Mâitre Capela 26 : rougir en français…

maitrecapello114

Bonjour amis du pinaillage et autres curiosités linguistiques, revoilà notre incontournable et adorée Maître Capela, pour  un automne15 bien dans son vocabulaire ! Cette semaine c’est :

Étrange français…

Connaissez-vous un mot dans lequel se juxtaposent 6 voyelles ?

Il s’agit du verbe « rougeoyer » à la 3e personne du pluriel de l’imparfait, vous voyez ?

« ROUGEOYAIENT »
E-O-Y-A-I-E

Oui je sais, cela ne sert absolument à rien de savoir ça, mais ça fait partie des curiosités de la langue française, incompréhensibles pour nos amis désireux d’apprendre le français.D’ailleurs, voici une autre anecdote confiée par une personne qui enseigne le français à des anglais.

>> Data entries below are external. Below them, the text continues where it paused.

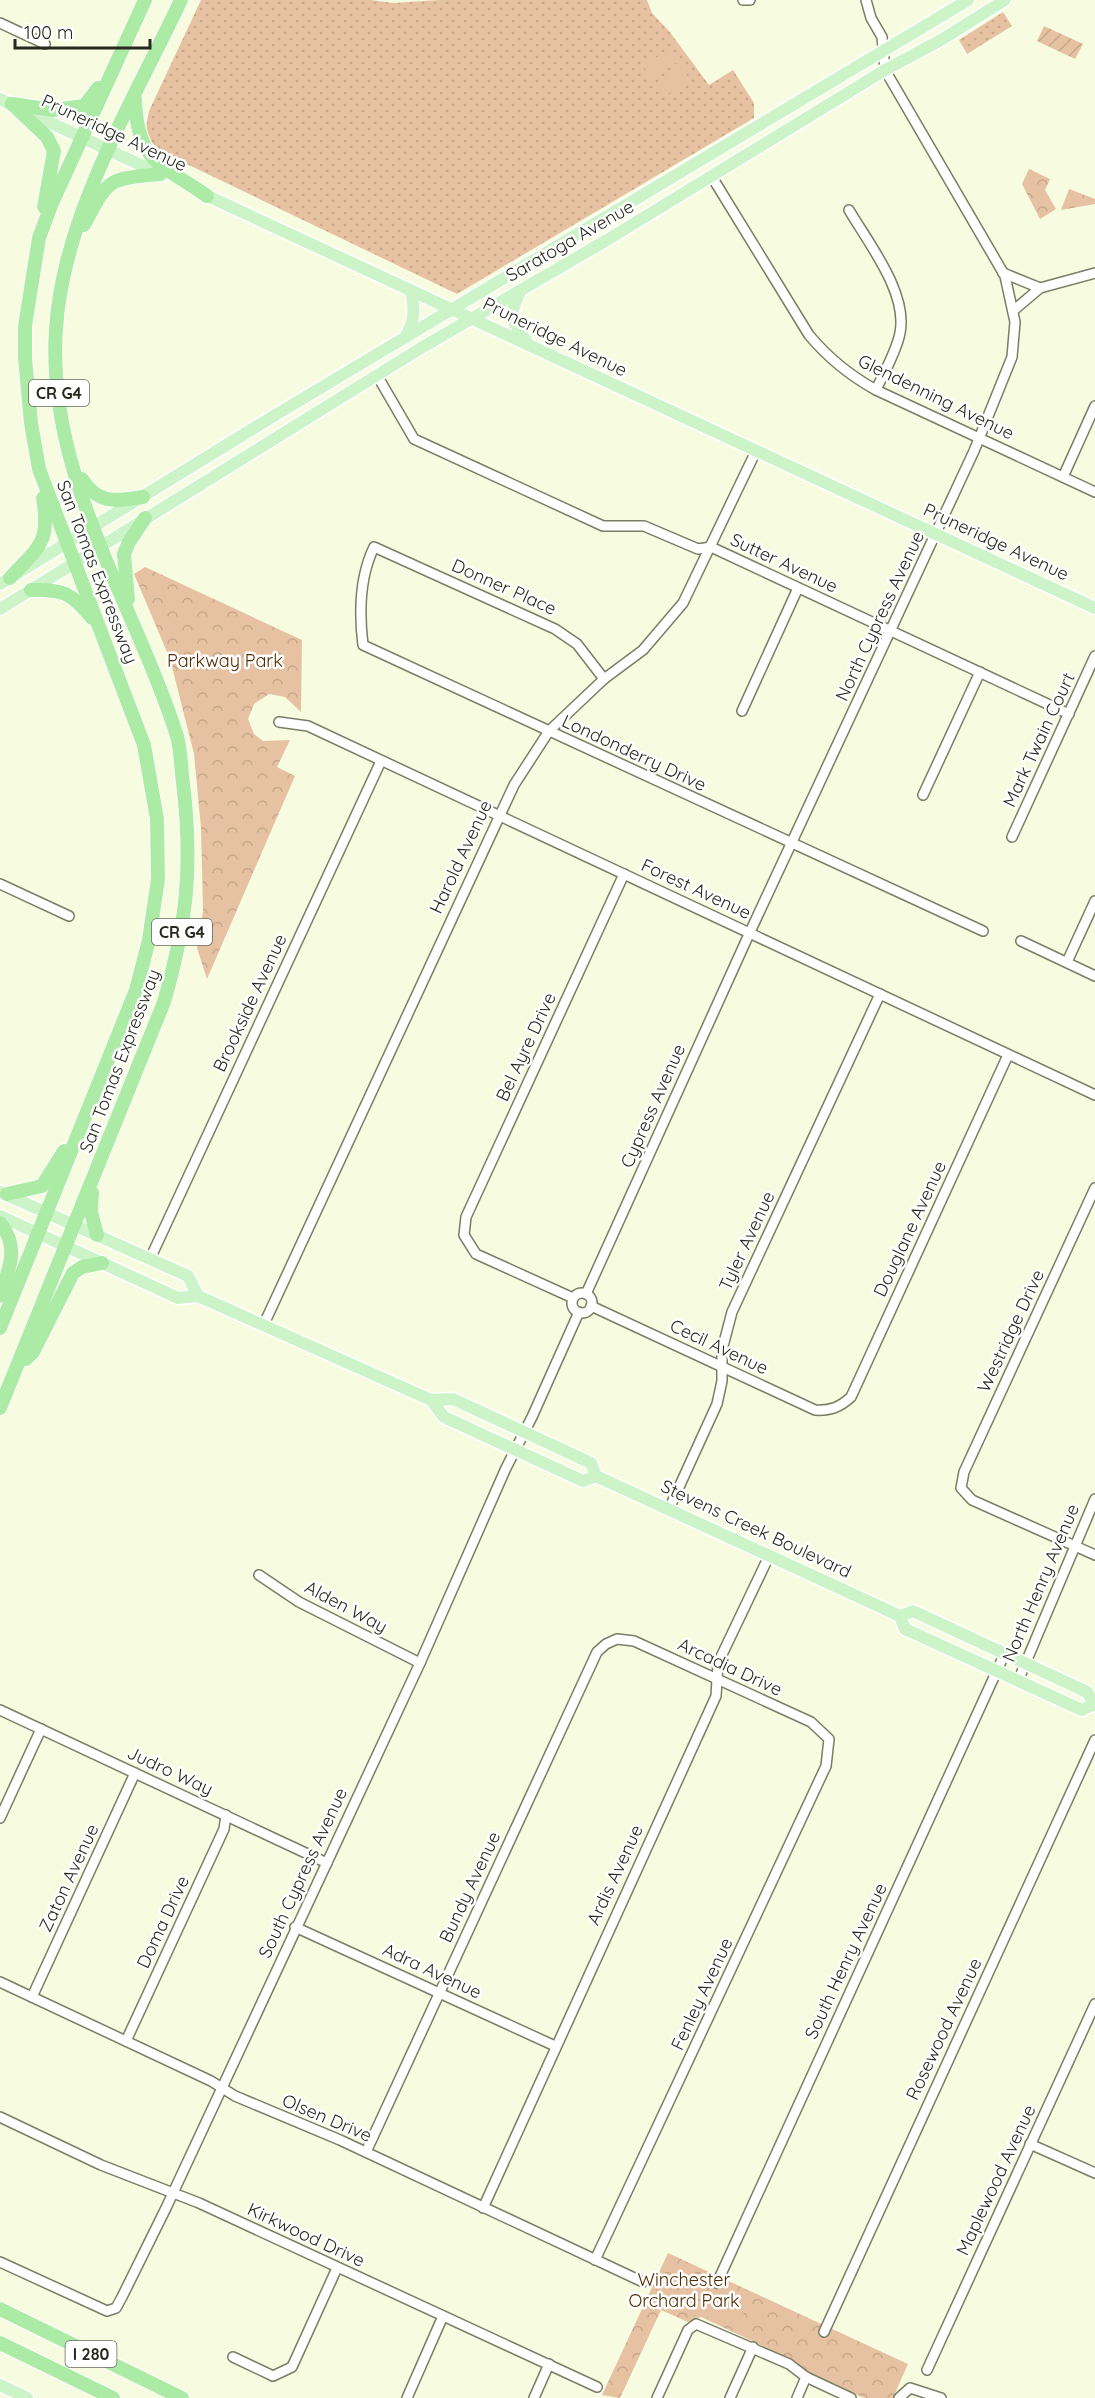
<svg xmlns="http://www.w3.org/2000/svg" width="1095" height="2398" font-family="Quicksand,sans-serif">
<defs>
<pattern id="grass-dots" width="8" height="8" patternUnits="userSpaceOnUse" patternTransform="scale(1.5)"><rect width="8" height="8" fill="#e7c2a2"/><path d="M2 2h.1M6 6h.1" fill="none" stroke="#c6a78b" stroke-width="1.8" stroke-linecap="round"/></pattern>
<pattern id="park-crowns" width="20" height="18" patternUnits="userSpaceOnUse" patternTransform="scale(1.5)"><rect width="20" height="18" fill="#e7c2a2"/><path d="M2 6a3 3 0 1 1 6 0M12 15a3 3 0 1 1 6 0" fill="none" stroke="#c6a78b"/></pattern>
<pattern id="garden-furrows" width="10" height="10" patternUnits="userSpaceOnUse" patternTransform="scale(1.5)"><rect width="10" height="10" fill="#e7c2a2"/><path d="M-1 1l2-2M0 10L10 0M9 11l2-2" fill="none" stroke="#c6a78b"/></pattern>
</defs>
<rect width="100%" height="100%" fill="#f7fce0"/>
<g fill="url(#grass-dots)">
<path d="M 201,0 L 371,0 L 393,3 L 439,0 L 647,0 L 652,13 L 669,31 L 709,85 L 733,70 L 754,103 L 754,118 L 457,294 L 170,156 C 147,141 143,139 149,111 Z"/>
<polygon points="1003,12 1012,26 967,54 959,40"/>
</g>
<g fill="url(#park-crowns)">
<polygon points="1029,169 1050,179 1045,190 1056,209 1040,219 1022,184"/>
<polygon points="1069,189 1095,199 1095,204 1061,210"/>
<polygon points="145,567 302,640 301,712 285,697 269,694 254,704 248,719 254,734 263,741 290,740 277,767 295,776 207,979 197,948 203,911 201,828 194,754 170,659 134,574"/>
<polygon points="668,2253 908,2364 893,2398 864,2398 812,2374 791,2359 701,2317 688,2322 661,2310 620,2398 602,2395"/>
</g>
<polygon fill="url(#garden-furrows)" points="1044,26 1083,44 1075,59 1037,41"/>
<g fill="#e7c2a2">
<polygon points="671,48 679,61 651,78 643,66"/>
<polygon points="682,67 690,80 663,97 655,84"/>
<polygon points="712,2294 745,2310 736,2329 703,2314"/>
</g>
<g fill="none" stroke-linecap="round" stroke-linejoin="round">
<defs>
<g id="minor">
<polyline points="743,0 750,0"/>
<polyline points="0,23 45,44"/>
<path d="M 712,177 L 809,335 C 829,359 849,375 876,390 L 1095,492"/>
<path d="M 849,210 C 869,244 908,293 900,333 C 896,353 884,372 876,390"/>
<polyline points="1003,273 1040,288"/>
<polyline points="1014,310 1040,288 1095,273"/>
<polyline points="378,377 414,439 603,526 644,526 698,549 711,547 1069,714"/>
<polyline points="1063,477 1095,406"/>
<path d="M 604,679 L 577,644 L 555,629 L 374,547 C 360,576 359,613 363,645 L 983,931"/>
<polyline points="742,711 798,588"/>
<polyline points="279,722 308,726 1095,1095"/>
<polyline points="923,795 980,672"/>
<polyline points="1012,837 1095,656"/>
<polyline points="0,884 69,916"/>
<polyline points="1021,941 1095,976"/>
<polyline points="1067,962 1095,901"/>
<polyline points="1095,1188 964,1472 961,1488 972,1500 1095,1555"/>
<polyline points="150,1259 381,761"/>
<circle cx="582" cy="1303" r="10"/>
<polyline points="586,1294 750,932 974,451 1012,357 1015,322 1005,276 885,70 882,37 871,18 866,0"/>
<polyline points="573,1298 476,1254 464,1235 466,1217 624,874"/>
<path d="M 591,1306 L 815,1410 C 831,1411 840,1407 851,1397 L 1008,1055"/>
<polyline points="264,1324 514,785 549,731 604,679 643,650 683,603 756,451"/>
<polyline points="669,1509 717,1404 722,1381 722,1350 732,1312 880,994"/>
<polyline points="259,1575 299,1602 420,1663"/>
<polyline points="1018,1681 1095,1499"/>
<polyline points="0,1710 327,1863"/>
<polyline points="0,1818 41,1729"/>
<polyline points="295,1927 555,2046"/>
<polyline points="0,1982 211,2081 235,2096 340,2140 643,2282"/>
<polyline points="32,1997 135,1773"/>
<polyline points="126,2041 224,1829 226,1815"/>
<polyline points="0,2117 101,2165 199,2203 597,2387"/>
<polyline points="1030,2144 1095,2173"/>
<polyline points="366,2152 597,1652 606,1644 617,1639 634,1641 811,1722 829,1739 826,1766 595,2260"/>
<polyline points="483,2208 716,1696 718,1663 769,1556"/>
<polyline points="0,2262 107,2311 116,2308 122,2297 166,2208 420,1663 506,1468 532,1417 579,1312"/>
<polyline points="717,2283 1005,1653"/>
<polyline points="824,2332 1095,1740"/>
<polyline points="233,2357 273,2376 292,2367 337,2268"/>
<polyline points="927,2370 1095,2004"/>
<polyline points="407,2398 443,2316"/>
<polyline points="534,2398 549,2364"/>
<polyline points="657,2398 688,2330 696,2324 789,2364 806,2377 851,2398"/>
<polyline points="730,2398 753,2347"/>
<polyline points="797,2398 806,2377"/>
<polyline points="899,2398 910,2388 941,2398"/>
</g>
<g id="major">
<polyline points="0,99 162,175"/>
<polyline points="199,192 1095,608"/>
<path d="M 521,290 C 508,317 510,318 527,342"/>
<path d="M 405,338 C 415,320 415,311 411,291"/>
<polyline points="0,584 277,414 968,0"/>
<polyline points="0,609 421,348 607,240 885,70 941,40 1005,0"/>
<polyline points="0,1192 188,1276 198,1296"/>
<polyline points="0,1216 178,1298 198,1296 431,1400 444,1417 583,1481 596,1476"/>
<polyline points="431,1400 453,1399 591,1463 596,1476 900,1616 913,1611 1087,1692 1095,1705"/>
<polyline points="900,1616 905,1629 1082,1710 1094,1704"/>
<polyline points="0,2385 27,2398"/>
</g>
<g id="highway">
<path d="M 135,99 C 137,162 160,163 207,196"/>
<polyline points="12,104 47,137 54,151 44,207"/>
<polyline points="12,104 54,110 84,106 98,88"/>
<path d="M 84,225 C 110,177 106,180 159,174"/>
<path d="M 82,479 C 99,505 115,501 143,497"/>
<path d="M 10,578 C 40,545 50,544 43,498"/>
<path d="M 31,590 C 64,589 71,593 92,618"/>
<polyline points="128,599 124,554 129,542 145,518"/>
<polyline points="92,1193 91,1212 97,1235"/>
<polyline points="7,1194 42,1186 64,1151"/>
<path d="M 0,1223 C 20,1247 9,1269 0,1296"/>
<polyline points="0,1328 136,990 149,940 158,879 157,819 144,745 39,469 31,423 25,358 25,326 39,238 52,203 145,0"/>
<polyline points="26,1359 33,1352 73,1273 82,1267 102,1263"/>
<path d="M 0,1408 L 164,1002 C 187,922 193,866 183,783 C 181,768 181,751 177,736 C 134,602 46,475 56,329 C 63,215 133,102 181,0"/>
<polyline points="0,2309 182,2398"/>
<polyline points="0,2343 113,2398"/>
</g>
</defs>
<use href="#minor" stroke="#797e64" stroke-width="12"/>
<use href="#major" stroke="#fff" stroke-width="15"/>
<use href="#highway" stroke="#fff" stroke-width="16"/>
<use href="#minor" stroke="#fff" stroke-width="9"/>
<use href="#major" stroke="#cdf3c9" stroke-width="12"/>
<use href="#highway" stroke="#abeba5" stroke-width="14"/>
</g>
<g text-anchor="middle" stroke-width="5" stroke-linejoin="round" paint-order="stroke">
<g fill="#fff" stroke="#686962" stroke-width="1.5">
<rect x="29" y="380" width="60" height="26" rx="4.5"/>
<rect x="152" y="919" width="60" height="26" rx="4.5"/>
<rect x="65.5" y="2341" width="51" height="26" rx="4.5"/>
</g>
<g font-size="16" font-weight="bold" fill="#27291e">
<text x="59" y="399">CR G4</text>
<text x="182" y="938">CR G4</text>
<text x="91" y="2360">I 280</text>
</g>
<g font-size="18" fill="#27291e" stroke="#fff">
<text transform="translate(114 133) rotate(25)" y="6">Pruneridge Avenue</text>
<text transform="translate(570 241) rotate(-30)" y="6">Saratoga Avenue</text>
<text transform="translate(555 337) rotate(26)" y="6">Pruneridge Avenue</text>
<text transform="translate(936 397) rotate(26)" y="6">Glendenning Avenue</text>
<text transform="translate(996 542) rotate(25)" y="6">Pruneridge Avenue</text>
<text transform="translate(784 563) rotate(25)" y="6">Sutter Avenue</text>
<text transform="translate(97 572) rotate(69)" y="6">San Tomas Expressway</text>
<text transform="translate(504 587) rotate(24)" y="6">Donner Place</text>
<text transform="translate(880 616) rotate(-65)" y="6">North Cypress Avenue</text>
<text transform="translate(1039 740) rotate(-65)" y="6">Mark Twain Court</text>
<text transform="translate(634 753) rotate(25)" y="6">Londonderry Drive</text>
<text transform="translate(461 857) rotate(-65)" y="6">Harold Avenue</text>
<text transform="translate(696 889) rotate(25)" y="6">Forest Avenue</text>
<text transform="translate(250 1003) rotate(-65)" y="6">Brookside Avenue</text>
<text transform="translate(526 1047) rotate(-65)" y="6">Bel Ayre Drive</text>
<text transform="translate(120 1061) rotate(-69)" y="6">San Tomas Expressway</text>
<text transform="translate(653 1106) rotate(-66)" y="6">Cypress Avenue</text>
<text transform="translate(910 1229) rotate(-65)" y="6">Douglane Avenue</text>
<text transform="translate(747 1241) rotate(-65)" y="6">Tyler Avenue</text>
<text transform="translate(1011 1331) rotate(-65)" y="6">Westridge Drive</text>
<text transform="translate(719 1347) rotate(25)" y="6">Cecil Avenue</text>
<text transform="translate(756 1529) rotate(25)" y="6">Stevens Creek Boulevard</text>
<text transform="translate(1041 1583) rotate(-67)" y="6">North Henry Avenue</text>
<text transform="translate(346 1607) rotate(28)" y="6">Alden Way</text>
<text transform="translate(730 1667) rotate(25)" y="6">Arcadia Drive</text>
<text transform="translate(170 1771) rotate(25)" y="6">Judro Way</text>
<text transform="translate(303 1873) rotate(-65)" y="6">South Cypress Avenue</text>
<text transform="translate(615 1875) rotate(-65)" y="6">Ardis Avenue</text>
<text transform="translate(69 1878) rotate(-65)" y="6">Zaton Avenue</text>
<text transform="translate(470 1887) rotate(-65)" y="6">Bundy Avenue</text>
<text transform="translate(163 1922) rotate(-65)" y="6">Doma Drive</text>
<text transform="translate(846 1961) rotate(-65)" y="6">South Henry Avenue</text>
<text transform="translate(432 1971) rotate(25)" y="6">Adra Avenue</text>
<text transform="translate(702 1994) rotate(-65)" y="6">Fenley Avenue</text>
<text transform="translate(944 2029) rotate(-65)" y="6">Rosewood Avenue</text>
<text transform="translate(327 2118) rotate(23)" y="6">Olsen Drive</text>
<text transform="translate(996 2180) rotate(-65)" y="6">Maplewood Avenue</text>
<text transform="translate(306 2235) rotate(25)" y="6">Kirkwood Drive</text>
</g>
<g font-size="18" fill="#512b01" stroke="#fff">
<text x="225" y="667">Parkway Park</text>
<text x="684" y="2286">Winchester<tspan x="684" dy="21">Orchard Park</tspan></text>
</g>
</g>
<path d="M15 39v9h135v-9" fill="none" stroke="#27291e" stroke-width="3"/>
<text x="24" y="39" font-size="18" fill="#27291e" stroke="#ffffff" stroke-width="4.5" paint-order="stroke">100 m</text>
</svg>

Elle est interrogée par ses étudiants sur le fait que les français disent tout le temps « Good bath ».
Elle a mis du temps à comprendre qu’il s’agissait de notre « Bon, ben… » interprété comme « bon bain » !!!

A la prochaine fois !

maître capela 25 : monsieur seul ou pluriel…

maitrecapello114

Bonjour amis du pinaillage et autres curiosités linguistiques, revoilà notre incontournable et adorée Maître Capela, pour  un printemps 15 bien dans son vocabulaire ! Cette semaine c’est :

A propos de monsieur seul ou pluriel…

Trois petites choses simples à mémoriser pour éviter des erreurs :

1- On écrit Monsieur en entier et avec une majuscule :

a) lorsque ce mot s’adresse au destinataire
« Cher Monsieur »,  » Veuillez agréer, Monsieur »

b) sur une enveloppe

2- L’abréviation de Monsieur n’est pas Mr -qui est anglais- mais M.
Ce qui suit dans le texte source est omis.